An exact transcription of all the records below is required, without any images.
---*---
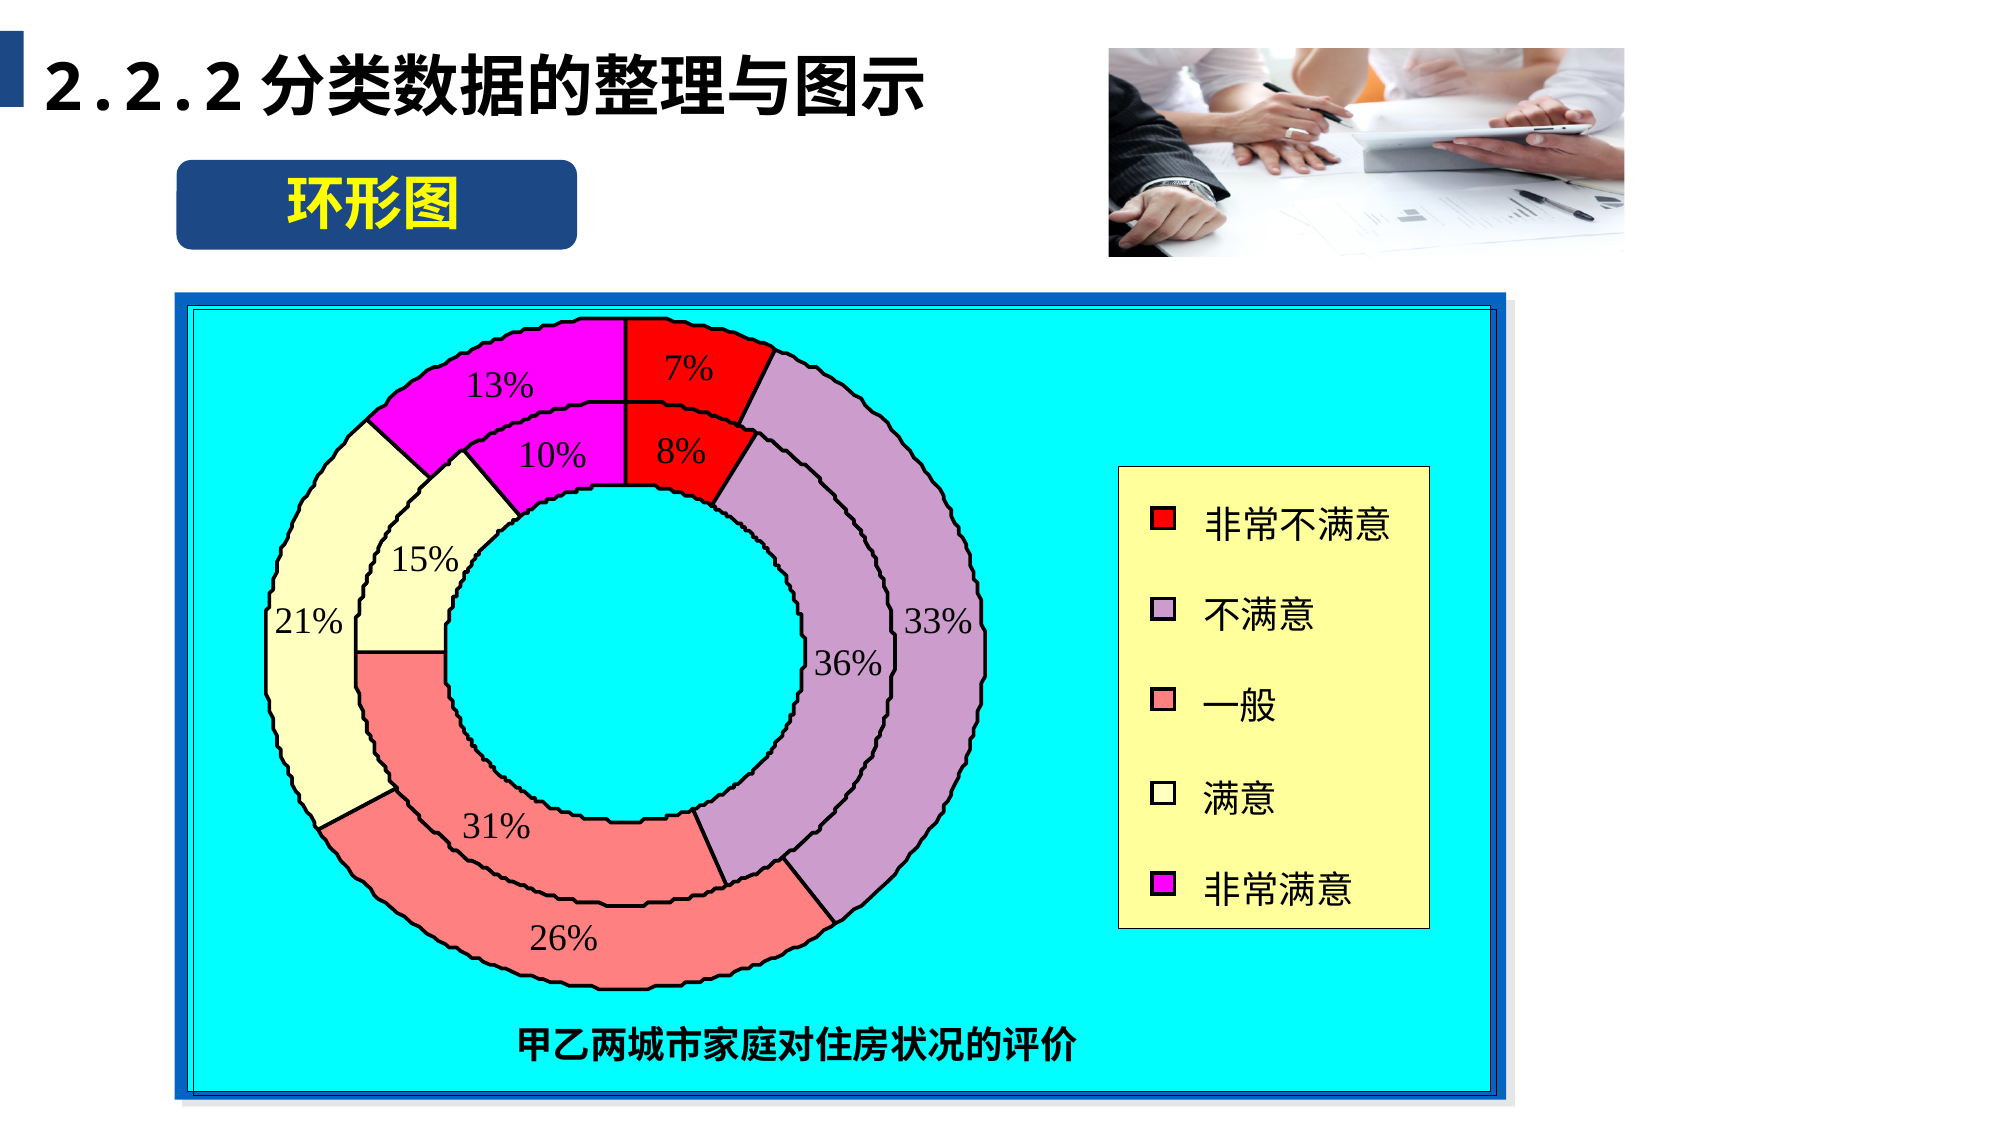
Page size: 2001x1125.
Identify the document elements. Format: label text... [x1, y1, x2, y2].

text_box 2.2.2分类数据的整理与图示 [28, 36, 986, 131]
picture [1108, 48, 1625, 258]
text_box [174, 292, 1507, 1100]
text_box 环形图 [144, 159, 604, 244]
text_box [179, 244, 574, 250]
text_box [0, 30, 24, 107]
---*---
*Answer space*.
Page size: 2001x1125.
Identify the document elements. Format: label text... [x1, y1, x2, y2].

text_box 2.2.2分类数据的整理与图示 [28, 36, 986, 131]
picture [1108, 48, 1625, 258]
text_box [174, 292, 1507, 1100]
text_box 环形图 [144, 159, 604, 244]
text_box [179, 244, 574, 250]
text_box [0, 30, 24, 107]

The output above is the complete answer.